Page images and extracted text
[Start of Attachment]
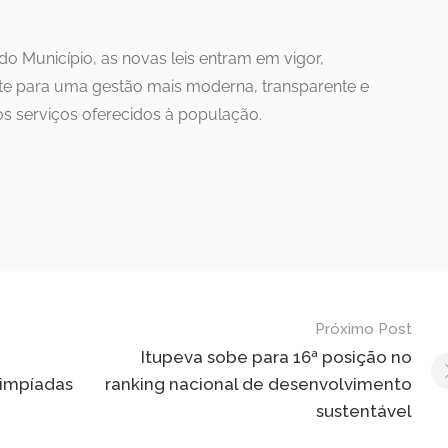
do Município, as novas leis entram em vigor,
e para uma gestão mais moderna, transparente e
 serviços oferecidos à população.
Próximo Post
Itupeva sobe para 16ª posição no
limpíadas
ranking nacional de desenvolvimento
sustentável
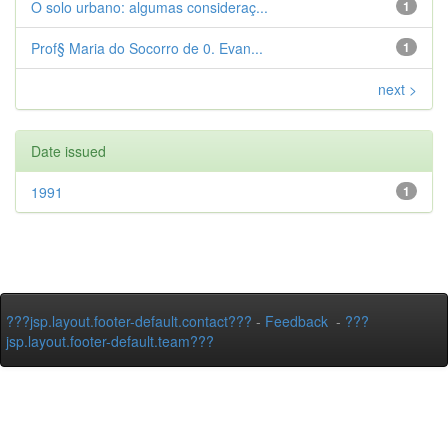
O solo urbano: algumas consideraç...
1
Prof§ Maria do Socorro de 0. Evan...
1
next >
Date issued
1991
1
???jsp.layout.footer-default.contact???
-
Feedback
-
???
jsp.layout.footer-default.team???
[End of Attachment]
Exercise requirements:
The records above are to be restated word for word, excluding all pictures.

Response area:
do Município, as novas leis entram em vigor,
e para uma gestão mais moderna, transparente e
 serviços oferecidos à população.
Próximo Post
Itupeva sobe para 16ª posição no
limpíadas
ranking nacional de desenvolvimento
sustentável
O solo urbano: algumas consideraç...
1
Prof§ Maria do Socorro de 0. Evan...
1
next >
Date issued
1991
1
???jsp.layout.footer-default.contact???
-
Feedback
-
???
jsp.layout.footer-default.team???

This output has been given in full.